Great. Excellent advice. If only I had known these tips a week earlier when I was rehearsing my exactly-four-minute-long section of narrative that dripped description. Another new experience, I thought, destined for failure.
Mary and Lorelei had planned to go for drinks at the North Coast Brew Pub around six. Open mike was at six. I told them I might join them when I got done.
The North Coast Brewery makes, among other things, Old Rasputin Stout, and eight or nine other beers and ales. The brewery itself is located on the ocean side of Main Street and the pub and grill is right across the street.
Mary put out an e-mail to the whole group. It was a no-RSVP-required kind of thing.
Friday afternoon I attended the afternoon session, presented by Peter Orner. It was supposed to be on “Zeroing in on the Moment.” I assumed this would be, like all the afternoon sessions, a lecture on craft; specifically, how to slow down your pacing, focus your attention (and the reader’s); how to create, in fact, a “moment” in your work.
Instead, Orner’s talk was on The Best English Writer You’ve Never Read; Henry Green. He talked about Green’s book Loving, and a “moment” from it; two serving girls, waltzing, in a deserted ballroom. He had a handout with the passage and it is beautiful. I came away convinced that I should read Loving and Party-Going. From the craft angle, the only thing I could come up with was a short story title, “The Waltz Scene in Henry Green’s Loving.” I don’t have a story to go with it.
By the way, if you Google “Dance scene/waltz scene in Henry Green’s Loving” you will find the text of the passage, and even without the context of the book, it is lovely. It is a moment.
Open mike has always been held in The Grind. The Grind is the coffee room, where the meals were served, a room I always remember as being the shape of a pie wedge because of one curved wall near the front. It’s really rectangular, with long windows facing out to the headlands. When I rehearsed at home, I imagined standing up in front of a microphone with the view of the headlands to my left.
Instead, this year Open Mike Night was held in the large room where most public readings are done and welcoming comments were given. The conference was small this year, and they did several things to save time, energy and labor. One was to move Open Mike to the room that already had the microphones and sound system set up.
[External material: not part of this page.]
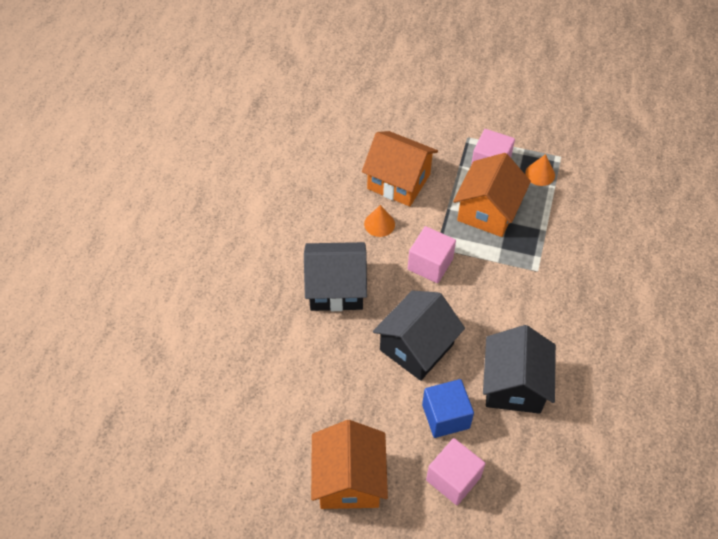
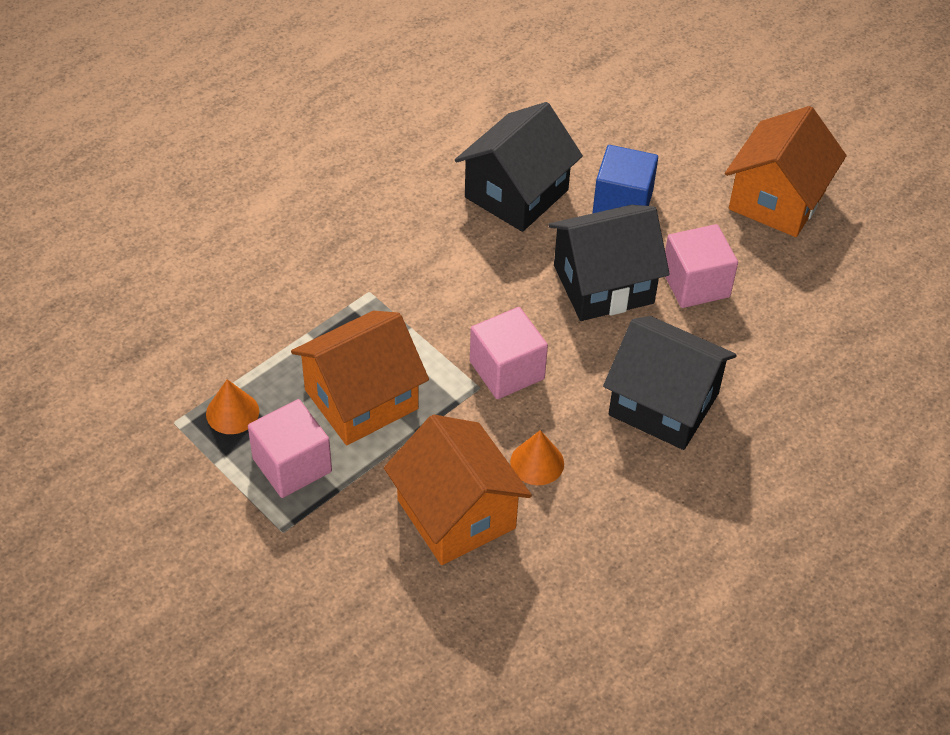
camera: 150 degrees left, 5 degrees down
(453, 478) = (657, 150): pink cube -> pink cube (695, 284)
Patty, standing, far left.
Patty was our time-keeper and facilitator. First up were the scholarship and contest winners. About eight of them read. One Philipina-American woman read a selection from a memoir. It was called “Eat All You Can.” “Eat all you can” is the Philipine slogan for a smorgasbord, where in America we say “All you can eat.” This passage, describing her first trip back to the place of her roots, used “eat all you can” as a metaphor for an approach to life. Another woman read a funny bit about the National Guard group in Visalia, California in the early 1960s.
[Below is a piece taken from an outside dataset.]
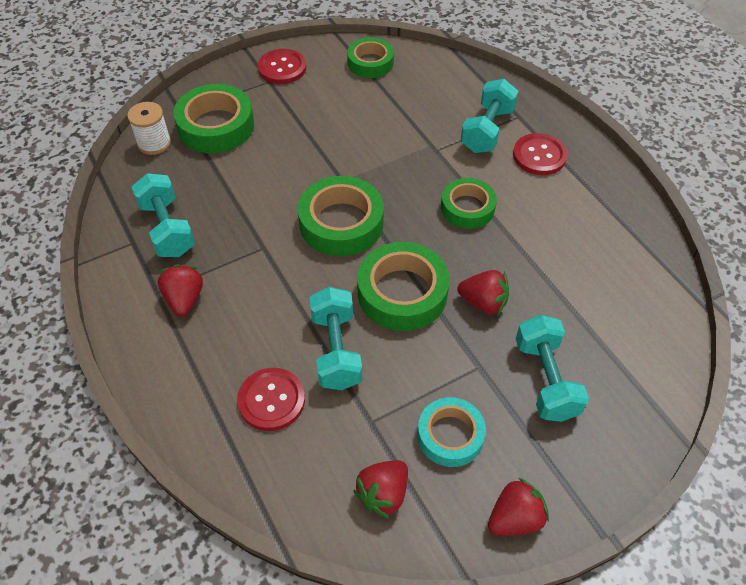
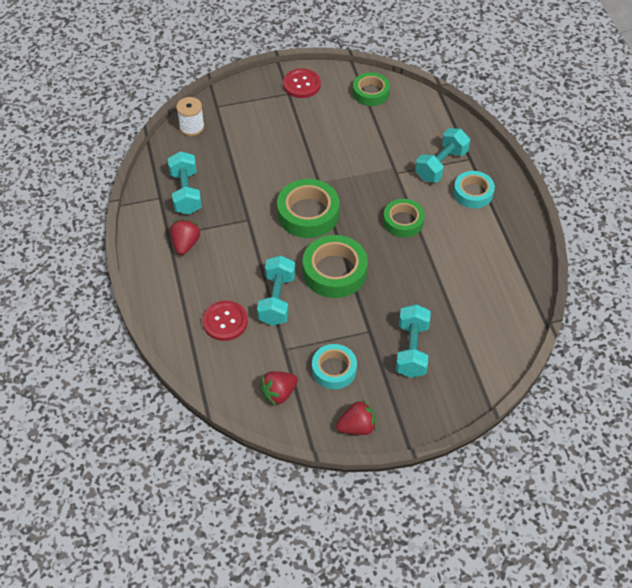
camera: 15 degrees right, 0 degrees up
(216, 126) = (239, 122): green tape -> none
(483, 302) = (389, 290): red strawberry -> none
(539, 156) = (473, 193): red button -> turquoise tape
Several people read poems. Linda read the emotionally intense prologue to her latest novel. A slender, silvery-haired woman in her sixties read about being in various mental hospitals as a child.
Most people had not timed their work and Patty’s little timer was chiming long before they were finished. The Visalia lady stopped reading in mid-sentence and left the podium, but others were more bold and continued on. Some people had rehearsed or were natural readers; many had not. Plainly lots of people were nervous.
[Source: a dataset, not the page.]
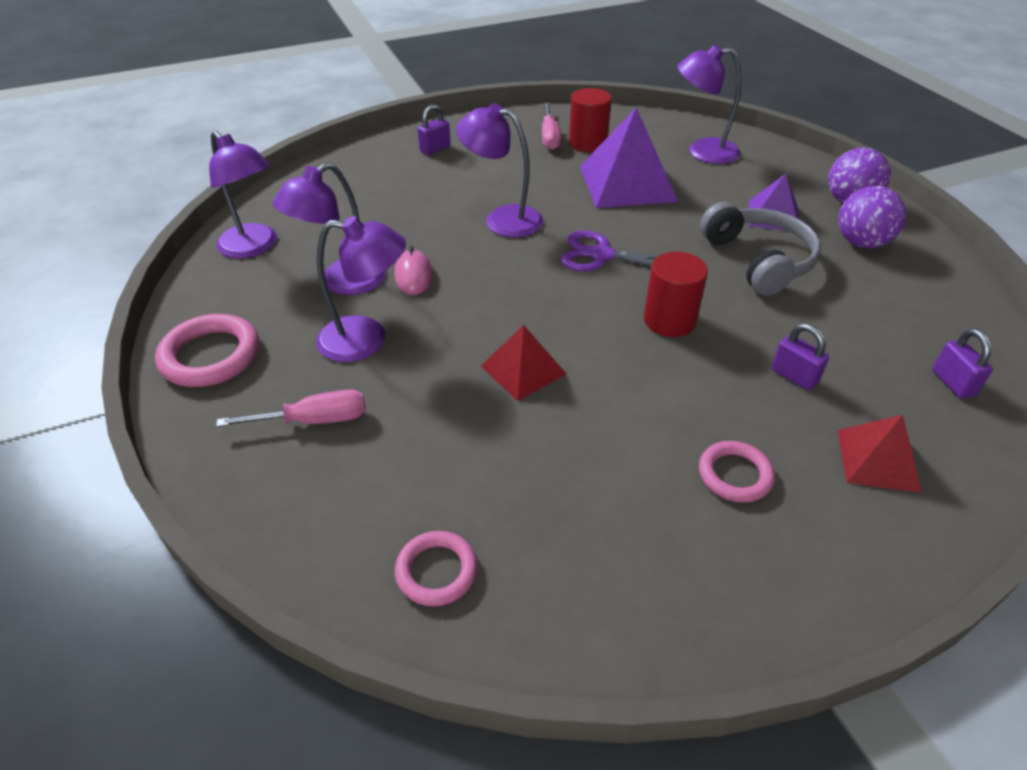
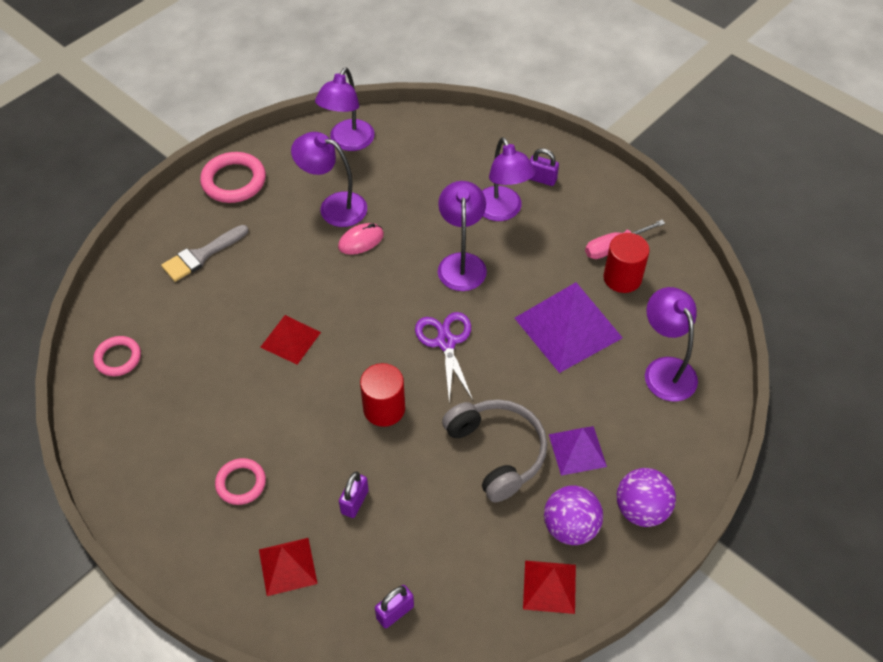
camera: 65 degrees right, 10 degrees up
(313, 420) = (202, 255): pink screwdriver -> grey brush
(367, 340) = (282, 247): purple lamp -> purple lamp (502, 211)
(759, 260) = (497, 452): grey headphones -> grey headphones turned 75 degrees counterclockwise
(928, 272) = (549, 586): none -> red pyramid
I had signed up first on the regular list, so Patty called me up after messing up my name. It shouldn’t have been that hard; she had introduced another Marion about ten minutes before, and done all of the “not a librarian” jokes. How hard could Marion be a second time? Anyway, I went up to the podium. I could feel my heart beating, but my hands didn’t shake. My nervousness was manageable.
I chose a section from a fantasy short story I just finished. It had some fantasy elements, interesting characters (I hoped) and some humor (again, I hoped). I read for four minutes. I had good eye contact, I read slowly. I got laughs in all the right places. On the other hand, no one came up to me and told me I did well either. If I had to grade myself, I think I had a solid C, or maybe a B minus, out of this performance.
Margit read a poem about hospital waiting rooms and family members who are terminal. She was close to the end, and it seemed rude to the last three to leave after she had read, so I waited. At seven forty-five we were done. I thought it was probably too late to go to the pub, so my original plan was to go back to the hotel, but once I got in the car, I decided it couldn’t hurt to swing by. I needed something to eat anyway.
Mary and Lorelei were still there, and Linda had joined them with the slender woman who read about the mental hospitals. I ordered a PranQster ale, a macaroni and cheese and extra plates. I had survived Open Mike night.